Quelques citations de Jean-François MARMONTEL

Voici un tirage aléatoire parmi ses 1109 citations dans le Littré.

  1. Lorsque Mme d'Étioles, depuis marquise de Pompadour, fut annoncée pour maîtresse du roi, et avant même qu'elle fût déclarée, il s'empressa de lui faire sa cour.
    Mém. liv. IV (déclaré, ée)
  2. L'esprit de la secte stoïque fut l'enthousiasme de la vertu ; le génie de l'ancienne Rome fut l'enthousiasme de la patrie.
    Élém. litt. Œuvr. t. VII, p. 215, dans POUGENS (enthousiasme)
  3. Les sots sont la broussaille du genre humain.
    dans GIRAULT-DUVIVIER (broussailles)
  4. On sait comment il opinait : des demi-mots, des réticences, des phrases indécises ; du vague et de l'obscurité, ce fut tout ce que j'en tirai.
    Mém. III (mot)
  5. Telle fut l'origine de ces contes moraux qui ont eu depuis tant de vogue en Europe.
    Mém. v. (vogue)
  6. Il m'écouta d'un air pensif et dédaigneux.
    Mém. II (pensif, ive)
  7. Comme les vices des Grecs avaient passé chez les Romains, Térence, pour les imiter, ne fit que copier Ménandre.
    Élém. de litt. t. VI, p. 156, dans POUGENS (copier)
  8. Durant les contrariétés que j'éprouvais, Mme Geoffrin était mal à son aise ; elle m'en parlait quelquefois du bout de ses lèvres pincées.
    Mém. VII (pincé, ée)
  9. L'art de concilier les prédilections avec les bienséances est le secret des âmes délicates.
    Contes mor. Laur. (prédilection)
  10. Ses jambes s'étendaient sous la table. Et vers l'amant qu'elle adore, Ses bras s'étendent encore En se changeant en rameaux,
    Daphné (étendre)
  11. La vanité est la mère des ridicules, comme l'oisiveté est la mère des vices.
    Œuv. t. IX, p. 352 (vanité)
  12. Un traiteur, qui pour mes dix-huit sous me donnait un assez bon dîner ; j'en réservais une partie pour mon souper, et j'étais bien nourri.
    Mém. III (traiteur)
  13. La seule voix qu'on peut donner à l'acteur pantomime, est celle de la symphonie, parce qu'elle est vague et confuse ; qu'elle ne gêne point l'action.

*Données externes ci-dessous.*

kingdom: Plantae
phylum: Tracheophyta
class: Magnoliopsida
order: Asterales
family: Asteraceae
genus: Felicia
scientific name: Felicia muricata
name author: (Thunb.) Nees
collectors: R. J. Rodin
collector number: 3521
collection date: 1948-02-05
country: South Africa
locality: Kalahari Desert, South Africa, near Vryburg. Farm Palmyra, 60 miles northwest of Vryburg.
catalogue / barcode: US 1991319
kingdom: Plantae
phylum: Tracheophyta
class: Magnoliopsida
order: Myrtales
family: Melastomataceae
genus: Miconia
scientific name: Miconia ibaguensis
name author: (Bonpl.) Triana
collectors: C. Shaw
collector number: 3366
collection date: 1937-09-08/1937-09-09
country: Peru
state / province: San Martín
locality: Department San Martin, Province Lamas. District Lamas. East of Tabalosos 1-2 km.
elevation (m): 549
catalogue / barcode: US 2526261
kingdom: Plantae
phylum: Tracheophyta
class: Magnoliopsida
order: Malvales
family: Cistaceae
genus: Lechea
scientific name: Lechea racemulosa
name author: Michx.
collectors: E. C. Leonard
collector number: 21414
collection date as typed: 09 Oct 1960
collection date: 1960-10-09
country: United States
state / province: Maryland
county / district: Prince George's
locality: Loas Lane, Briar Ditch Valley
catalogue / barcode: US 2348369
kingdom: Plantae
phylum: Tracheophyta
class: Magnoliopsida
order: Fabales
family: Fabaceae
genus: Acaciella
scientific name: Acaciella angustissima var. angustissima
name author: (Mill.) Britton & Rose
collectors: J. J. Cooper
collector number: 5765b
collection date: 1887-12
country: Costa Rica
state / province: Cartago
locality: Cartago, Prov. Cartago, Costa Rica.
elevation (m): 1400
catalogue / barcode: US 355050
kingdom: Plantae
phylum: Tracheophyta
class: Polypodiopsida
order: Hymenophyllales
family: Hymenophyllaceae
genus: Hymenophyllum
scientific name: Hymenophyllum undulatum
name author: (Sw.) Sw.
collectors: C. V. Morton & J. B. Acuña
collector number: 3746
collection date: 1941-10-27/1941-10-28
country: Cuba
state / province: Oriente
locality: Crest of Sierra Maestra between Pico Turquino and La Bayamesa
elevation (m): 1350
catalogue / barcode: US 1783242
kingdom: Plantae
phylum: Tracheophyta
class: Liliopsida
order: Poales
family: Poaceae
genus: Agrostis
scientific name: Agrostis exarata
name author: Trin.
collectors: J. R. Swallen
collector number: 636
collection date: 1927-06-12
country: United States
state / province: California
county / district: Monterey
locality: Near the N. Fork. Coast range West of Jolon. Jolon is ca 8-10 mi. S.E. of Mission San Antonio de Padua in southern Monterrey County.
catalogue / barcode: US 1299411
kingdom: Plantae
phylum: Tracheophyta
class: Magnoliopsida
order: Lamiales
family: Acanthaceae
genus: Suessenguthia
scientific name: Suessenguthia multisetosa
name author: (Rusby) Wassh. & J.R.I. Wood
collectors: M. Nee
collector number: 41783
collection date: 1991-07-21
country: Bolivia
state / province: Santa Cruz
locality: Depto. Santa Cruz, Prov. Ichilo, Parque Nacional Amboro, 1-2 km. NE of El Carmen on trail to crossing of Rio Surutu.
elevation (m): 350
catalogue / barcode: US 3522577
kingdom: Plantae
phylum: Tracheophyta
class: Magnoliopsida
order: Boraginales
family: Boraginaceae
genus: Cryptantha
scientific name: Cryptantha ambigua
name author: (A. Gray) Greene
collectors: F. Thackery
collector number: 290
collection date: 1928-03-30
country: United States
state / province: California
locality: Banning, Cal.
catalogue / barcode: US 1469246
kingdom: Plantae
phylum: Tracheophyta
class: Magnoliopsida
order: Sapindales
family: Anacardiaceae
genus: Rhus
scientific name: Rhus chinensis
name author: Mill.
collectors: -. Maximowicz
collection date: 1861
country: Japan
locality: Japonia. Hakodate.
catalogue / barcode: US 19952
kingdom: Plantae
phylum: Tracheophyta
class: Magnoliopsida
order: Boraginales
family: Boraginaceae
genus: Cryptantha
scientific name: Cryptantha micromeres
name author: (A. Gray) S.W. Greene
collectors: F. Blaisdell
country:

    Œuvr. t. IX, p. 165 (symphonie)
  14. Boileau, critique peu sensible, mais judicieux et solide, ne fut pas le restaurateur du goût ; il en fut le vengeur et le conservateur.
    Œuv. t. IV, p. 417 (vengeur, geresse)
  15. Il ménageait toutes les faiblesses, il n'en avait aucune.
    Mém. X (ménager [1])
  16. Voir broyer tes couleurs et tailler tes crayons.
    Épît. à Voltaire. (tailler)
  17. N'est-ce pas plutôt aux poëmes d'une longue étendue qu'il eût fallu permettre les rimes croisées ? je le croirais, non-seulement parce que les vers masculins et féminins entrelacés n'ont pas la fatigante monotonie des distiques, mais parce que leur marche libre, rapide et fière, donne du mouvement au récit, de la véhémence à l'action, du volume et de la rondeur à la période poétique.
    Élém. litt. Œuvres, t. XI, p. 467 (croisé, ée [1])
  18. Voilà nos honnêtes femmes, poursuivit-il : quand elles nous prennent, c'est excès d'amour ; quand elles nous quittent, c'est effort de vertu.
    Contes mor. Alcib. (prendre)
  19. Voilà de quelle source ont dérivé tous nos malheurs ; nous allons les voir se grossir et se déborder par torrents, jusqu'à nous entraîner dans la plus profonde ruine.
    Mém. liv. XII, t. III, p. 316, dans POUGENS (déborder)
  20. La plupart des grandes pensées prennent le tour de l'antithèse, soit pour marquer plus vivement les rapports de différence et d'opinion, soit pour rapprocher les extrêmes.